**Dataset excerpts:**
## BEGIN
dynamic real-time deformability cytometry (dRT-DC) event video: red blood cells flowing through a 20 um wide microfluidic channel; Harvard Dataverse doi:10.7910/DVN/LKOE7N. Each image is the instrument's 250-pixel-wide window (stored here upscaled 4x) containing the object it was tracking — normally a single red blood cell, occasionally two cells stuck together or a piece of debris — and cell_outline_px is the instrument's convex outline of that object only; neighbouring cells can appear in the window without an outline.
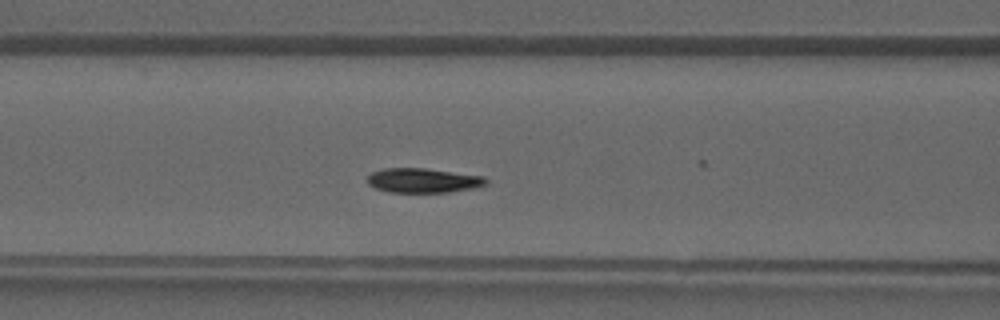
{"species": "common noctule bat (a hibernating species)", "species_latin": "Nyctalus noctula", "temperature_condition": "warm", "stored_images_in_passage": 28, "camera_frame_rate_fps": 3000, "um_per_image_px": 0.085, "animal": {"sex": "male", "forearm_length_mm": 52.5}, "frame": {"image": 1, "passage_image": 12, "time_ms": 3.667, "image_size_px": [1000, 320], "cell_outline_px": [[488, 184], [476, 188], [448, 192], [388, 192], [376, 188], [368, 184], [368, 176], [372, 172], [384, 168], [428, 168], [484, 176], [488, 180]], "centroid_in_image_um": [36.01, 15.33], "position_along_channel_um": 130.6, "area_um2": 17.11}}
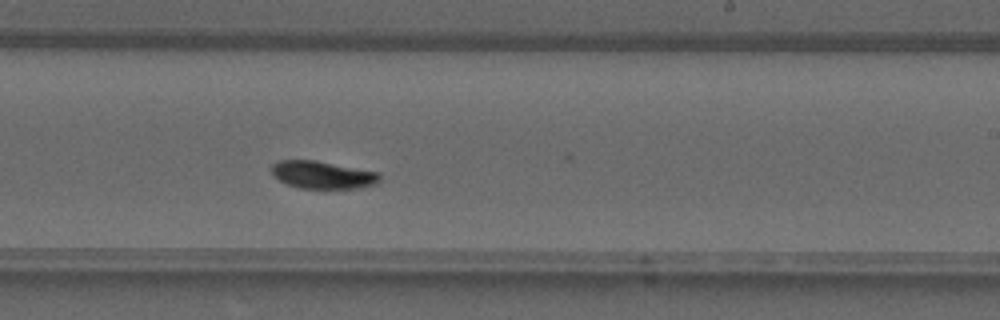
{"frame": {"image": 2, "passage_image": 20, "time_ms": 6.333, "image_size_px": [1000, 320], "cell_outline_px": [[380, 180], [376, 184], [360, 188], [300, 188], [288, 184], [280, 180], [272, 172], [272, 164], [280, 160], [316, 160], [380, 172]], "centroid_in_image_um": [27.47, 14.85], "position_along_channel_um": 261.5, "area_um2": 17.34}}
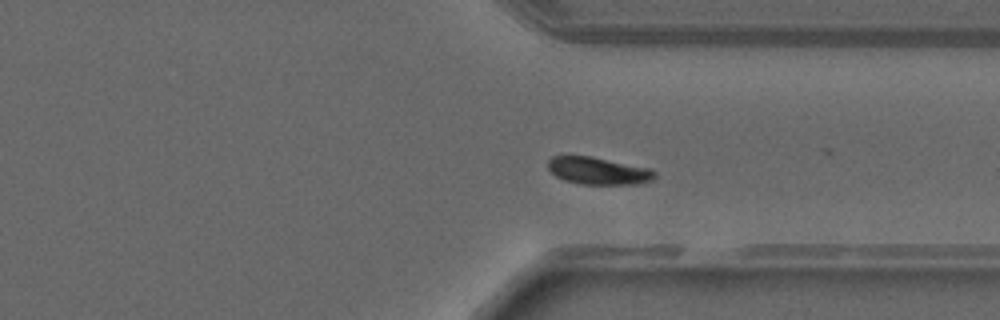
{"frame": {"image": 3, "passage_image": 26, "time_ms": 8.333, "image_size_px": [1000, 320], "cell_outline_px": [[656, 176], [652, 180], [640, 184], [580, 184], [564, 180], [556, 176], [548, 168], [548, 160], [552, 156], [592, 156], [652, 168], [656, 172]], "centroid_in_image_um": [50.89, 14.52], "position_along_channel_um": 360.5, "area_um2": 17.17}}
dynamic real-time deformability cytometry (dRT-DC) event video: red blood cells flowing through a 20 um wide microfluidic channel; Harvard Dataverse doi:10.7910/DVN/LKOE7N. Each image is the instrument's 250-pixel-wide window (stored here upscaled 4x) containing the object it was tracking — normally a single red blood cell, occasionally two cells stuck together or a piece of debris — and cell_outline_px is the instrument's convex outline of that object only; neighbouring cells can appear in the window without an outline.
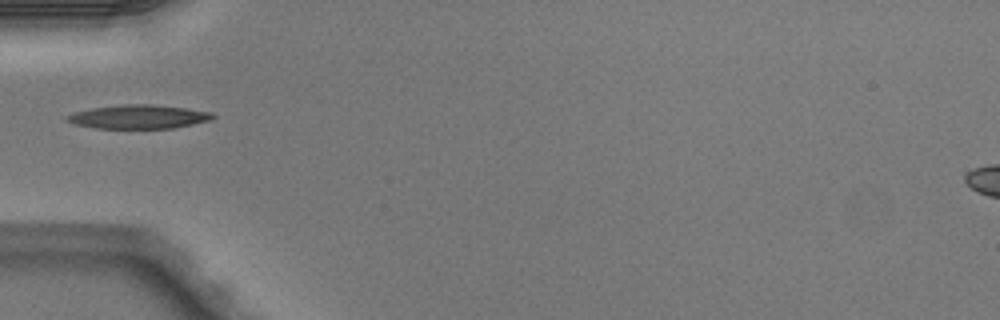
{"species": "Egyptian fruit bat (a non-hibernating species)", "species_latin": "Rousettus aegyptiacus", "temperature_condition": "warm", "stored_images_in_passage": 34, "camera_frame_rate_fps": 3000, "um_per_image_px": 0.085, "animal": {"sex": "male"}, "frame": {"image": 1, "passage_image": 1, "time_ms": 0.0, "image_size_px": [1000, 320], "cell_outline_px": [[216, 116], [212, 120], [172, 128], [96, 128], [76, 124], [68, 120], [64, 116], [76, 112], [92, 108], [120, 104], [152, 104], [184, 108], [212, 112]], "centroid_in_image_um": [11.81, 9.92], "position_along_channel_um": 73.2, "area_um2": 20.06}}
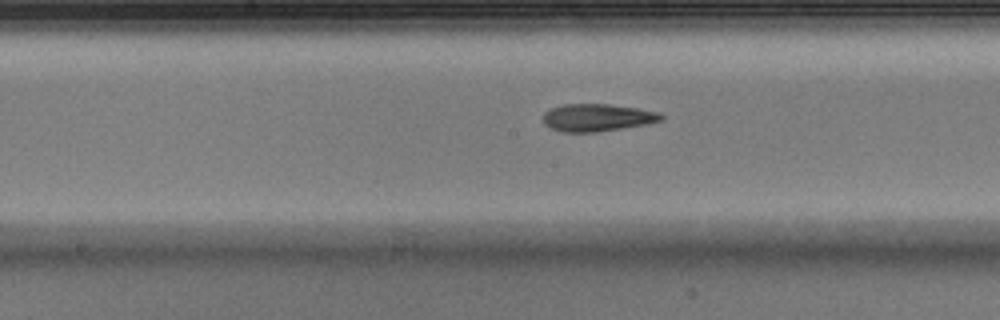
{"frame": {"image": 2, "passage_image": 10, "time_ms": 3.0, "image_size_px": [1000, 320], "cell_outline_px": [[664, 120], [644, 124], [596, 132], [560, 132], [544, 124], [544, 112], [552, 108], [564, 104], [612, 104], [636, 108], [656, 112], [664, 116]], "centroid_in_image_um": [50.74, 9.99], "position_along_channel_um": 197.5, "area_um2": 18.67}}
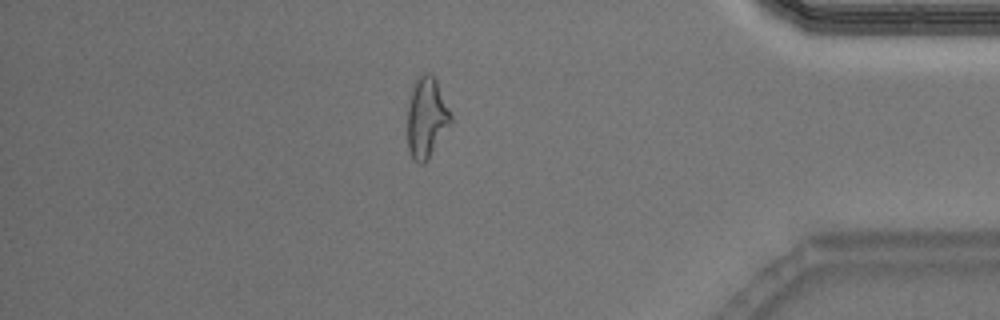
{"frame": {"image": 3, "passage_image": 27, "time_ms": 8.667, "image_size_px": [1000, 320], "cell_outline_px": [[452, 120], [428, 160], [424, 164], [420, 164], [412, 160], [408, 148], [408, 108], [412, 92], [416, 80], [424, 72], [428, 72], [436, 80], [452, 116]], "centroid_in_image_um": [36.25, 10.05], "position_along_channel_um": 399.0, "area_um2": 19.94}, "authors_computed_cell_mechanics": {"area_um2": 18.9873, "velocity_mm_per_s": 4.1098, "shape_relaxation_time_tau1_ms": 5.0456, "shape_relaxation_time_tau2_ms": 2.104, "deformation_change_tau1": 0.2027, "deformation_change_tau2": 0.1054}}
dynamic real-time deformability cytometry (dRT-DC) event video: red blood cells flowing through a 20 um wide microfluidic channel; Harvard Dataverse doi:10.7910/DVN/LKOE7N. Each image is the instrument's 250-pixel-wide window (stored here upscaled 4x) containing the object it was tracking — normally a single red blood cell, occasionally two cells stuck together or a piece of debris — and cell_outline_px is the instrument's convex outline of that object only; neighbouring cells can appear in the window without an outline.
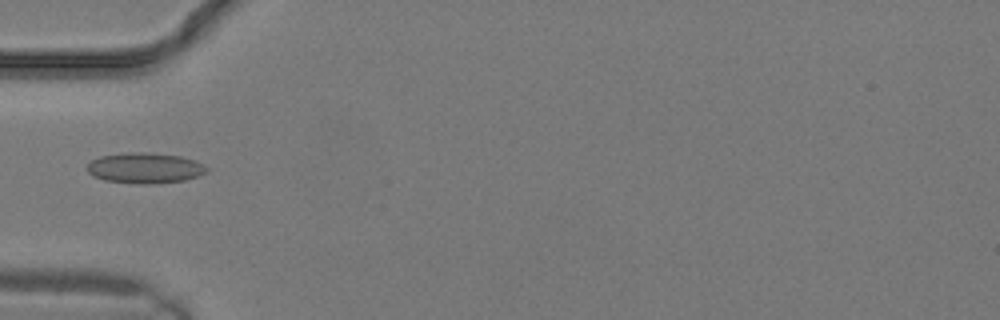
{"species": "common noctule bat (a hibernating species)", "species_latin": "Nyctalus noctula", "temperature_condition": "warm", "stored_images_in_passage": 7, "camera_frame_rate_fps": 3000, "um_per_image_px": 0.085, "animal": {"sex": "male", "body_mass_g": 19.2, "forearm_length_mm": 51.8}, "frame": {"image": 1, "passage_image": 6, "time_ms": 1.667, "image_size_px": [1000, 320], "cell_outline_px": [[208, 172], [184, 180], [152, 184], [136, 184], [104, 180], [92, 176], [88, 172], [88, 164], [92, 160], [100, 156], [132, 152], [144, 152], [180, 156], [196, 160], [208, 168]], "centroid_in_image_um": [12.32, 14.29], "position_along_channel_um": 72.7, "area_um2": 21.27}}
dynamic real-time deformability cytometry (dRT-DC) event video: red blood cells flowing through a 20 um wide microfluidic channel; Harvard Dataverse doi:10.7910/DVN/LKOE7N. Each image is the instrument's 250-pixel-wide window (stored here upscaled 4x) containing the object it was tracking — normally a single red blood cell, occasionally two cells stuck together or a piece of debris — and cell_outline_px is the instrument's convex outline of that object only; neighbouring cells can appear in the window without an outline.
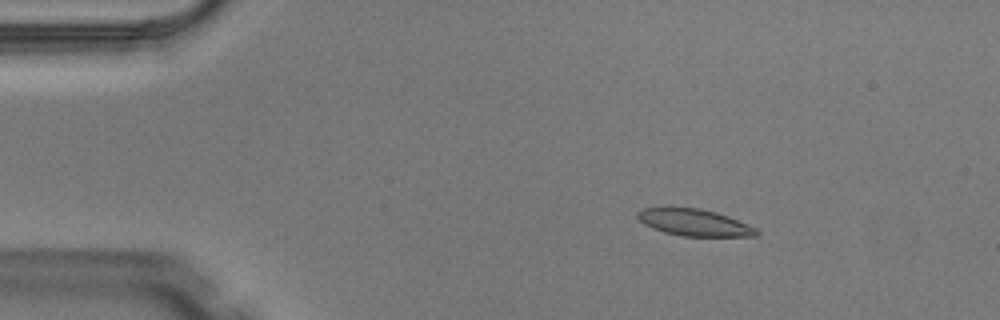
{"species": "Egyptian fruit bat (a non-hibernating species)", "species_latin": "Rousettus aegyptiacus", "temperature_condition": "warm", "stored_images_in_passage": 3, "camera_frame_rate_fps": 3000, "um_per_image_px": 0.085, "animal": {"sex": "male"}, "frame": {"image": 1, "passage_image": 1, "time_ms": 0.0, "image_size_px": [1000, 320], "cell_outline_px": [[760, 232], [756, 236], [684, 236], [664, 232], [652, 228], [644, 224], [636, 216], [636, 212], [644, 208], [668, 204], [700, 208], [716, 212], [728, 216], [756, 228]], "centroid_in_image_um": [58.93, 18.86], "position_along_channel_um": 26.1, "area_um2": 19.19}}
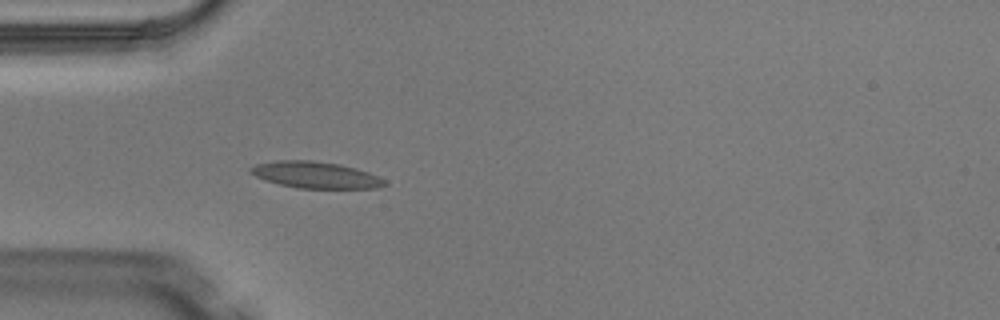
{"frame": {"image": 2, "passage_image": 3, "time_ms": 0.667, "image_size_px": [1000, 320], "cell_outline_px": [[388, 184], [376, 188], [296, 188], [264, 180], [248, 172], [248, 168], [256, 164], [276, 160], [312, 160], [340, 164], [356, 168], [368, 172], [384, 180]], "centroid_in_image_um": [26.78, 14.86], "position_along_channel_um": 58.2, "area_um2": 20.75}}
## END
**GIVEN INSTRUCTION:** Repeat the data exactly, dropping every picture it holds.

**FINISHED ANSWER:**
dynamic real-time deformability cytometry (dRT-DC) event video: red blood cells flowing through a 20 um wide microfluidic channel; Harvard Dataverse doi:10.7910/DVN/LKOE7N. Each image is the instrument's 250-pixel-wide window (stored here upscaled 4x) containing the object it was tracking — normally a single red blood cell, occasionally two cells stuck together or a piece of debris — and cell_outline_px is the instrument's convex outline of that object only; neighbouring cells can appear in the window without an outline.
{"species": "common noctule bat (a hibernating species)", "species_latin": "Nyctalus noctula", "temperature_condition": "warm", "stored_images_in_passage": 28, "camera_frame_rate_fps": 3000, "um_per_image_px": 0.085, "animal": {"sex": "male", "forearm_length_mm": 52.5}, "frame": {"image": 1, "passage_image": 12, "time_ms": 3.667, "image_size_px": [1000, 320], "cell_outline_px": [[488, 184], [476, 188], [448, 192], [388, 192], [376, 188], [368, 184], [368, 176], [372, 172], [384, 168], [428, 168], [484, 176], [488, 180]], "centroid_in_image_um": [36.01, 15.33], "position_along_channel_um": 130.6, "area_um2": 17.11}}
{"frame": {"image": 2, "passage_image": 20, "time_ms": 6.333, "image_size_px": [1000, 320], "cell_outline_px": [[380, 180], [376, 184], [360, 188], [300, 188], [288, 184], [280, 180], [272, 172], [272, 164], [280, 160], [316, 160], [380, 172]], "centroid_in_image_um": [27.47, 14.85], "position_along_channel_um": 261.5, "area_um2": 17.34}}
{"frame": {"image": 3, "passage_image": 26, "time_ms": 8.333, "image_size_px": [1000, 320], "cell_outline_px": [[656, 176], [652, 180], [640, 184], [580, 184], [564, 180], [556, 176], [548, 168], [548, 160], [552, 156], [592, 156], [652, 168], [656, 172]], "centroid_in_image_um": [50.89, 14.52], "position_along_channel_um": 360.5, "area_um2": 17.17}}
dynamic real-time deformability cytometry (dRT-DC) event video: red blood cells flowing through a 20 um wide microfluidic channel; Harvard Dataverse doi:10.7910/DVN/LKOE7N. Each image is the instrument's 250-pixel-wide window (stored here upscaled 4x) containing the object it was tracking — normally a single red blood cell, occasionally two cells stuck together or a piece of debris — and cell_outline_px is the instrument's convex outline of that object only; neighbouring cells can appear in the window without an outline.
{"species": "Egyptian fruit bat (a non-hibernating species)", "species_latin": "Rousettus aegyptiacus", "temperature_condition": "warm", "stored_images_in_passage": 34, "camera_frame_rate_fps": 3000, "um_per_image_px": 0.085, "animal": {"sex": "male"}, "frame": {"image": 1, "passage_image": 1, "time_ms": 0.0, "image_size_px": [1000, 320], "cell_outline_px": [[216, 116], [212, 120], [172, 128], [96, 128], [76, 124], [68, 120], [64, 116], [76, 112], [92, 108], [120, 104], [152, 104], [184, 108], [212, 112]], "centroid_in_image_um": [11.81, 9.92], "position_along_channel_um": 73.2, "area_um2": 20.06}}
{"frame": {"image": 2, "passage_image": 10, "time_ms": 3.0, "image_size_px": [1000, 320], "cell_outline_px": [[664, 120], [644, 124], [596, 132], [560, 132], [544, 124], [544, 112], [552, 108], [564, 104], [612, 104], [636, 108], [656, 112], [664, 116]], "centroid_in_image_um": [50.74, 9.99], "position_along_channel_um": 197.5, "area_um2": 18.67}}
{"frame": {"image": 3, "passage_image": 27, "time_ms": 8.667, "image_size_px": [1000, 320], "cell_outline_px": [[452, 120], [428, 160], [424, 164], [420, 164], [412, 160], [408, 148], [408, 108], [412, 92], [416, 80], [424, 72], [428, 72], [436, 80], [452, 116]], "centroid_in_image_um": [36.25, 10.05], "position_along_channel_um": 399.0, "area_um2": 19.94}, "authors_computed_cell_mechanics": {"area_um2": 18.9873, "velocity_mm_per_s": 4.1098, "shape_relaxation_time_tau1_ms": 5.0456, "shape_relaxation_time_tau2_ms": 2.104, "deformation_change_tau1": 0.2027, "deformation_change_tau2": 0.1054}}
dynamic real-time deformability cytometry (dRT-DC) event video: red blood cells flowing through a 20 um wide microfluidic channel; Harvard Dataverse doi:10.7910/DVN/LKOE7N. Each image is the instrument's 250-pixel-wide window (stored here upscaled 4x) containing the object it was tracking — normally a single red blood cell, occasionally two cells stuck together or a piece of debris — and cell_outline_px is the instrument's convex outline of that object only; neighbouring cells can appear in the window without an outline.
{"species": "common noctule bat (a hibernating species)", "species_latin": "Nyctalus noctula", "temperature_condition": "warm", "stored_images_in_passage": 7, "camera_frame_rate_fps": 3000, "um_per_image_px": 0.085, "animal": {"sex": "male", "body_mass_g": 19.2, "forearm_length_mm": 51.8}, "frame": {"image": 1, "passage_image": 6, "time_ms": 1.667, "image_size_px": [1000, 320], "cell_outline_px": [[208, 172], [184, 180], [152, 184], [136, 184], [104, 180], [92, 176], [88, 172], [88, 164], [92, 160], [100, 156], [132, 152], [144, 152], [180, 156], [196, 160], [208, 168]], "centroid_in_image_um": [12.32, 14.29], "position_along_channel_um": 72.7, "area_um2": 21.27}}
dynamic real-time deformability cytometry (dRT-DC) event video: red blood cells flowing through a 20 um wide microfluidic channel; Harvard Dataverse doi:10.7910/DVN/LKOE7N. Each image is the instrument's 250-pixel-wide window (stored here upscaled 4x) containing the object it was tracking — normally a single red blood cell, occasionally two cells stuck together or a piece of debris — and cell_outline_px is the instrument's convex outline of that object only; neighbouring cells can appear in the window without an outline.
{"species": "Egyptian fruit bat (a non-hibernating species)", "species_latin": "Rousettus aegyptiacus", "temperature_condition": "warm", "stored_images_in_passage": 3, "camera_frame_rate_fps": 3000, "um_per_image_px": 0.085, "animal": {"sex": "male"}, "frame": {"image": 1, "passage_image": 1, "time_ms": 0.0, "image_size_px": [1000, 320], "cell_outline_px": [[760, 232], [756, 236], [684, 236], [664, 232], [652, 228], [644, 224], [636, 216], [636, 212], [644, 208], [668, 204], [700, 208], [716, 212], [728, 216], [756, 228]], "centroid_in_image_um": [58.93, 18.86], "position_along_channel_um": 26.1, "area_um2": 19.19}}
{"frame": {"image": 2, "passage_image": 3, "time_ms": 0.667, "image_size_px": [1000, 320], "cell_outline_px": [[388, 184], [376, 188], [296, 188], [264, 180], [248, 172], [248, 168], [256, 164], [276, 160], [312, 160], [340, 164], [356, 168], [368, 172], [384, 180]], "centroid_in_image_um": [26.78, 14.86], "position_along_channel_um": 58.2, "area_um2": 20.75}}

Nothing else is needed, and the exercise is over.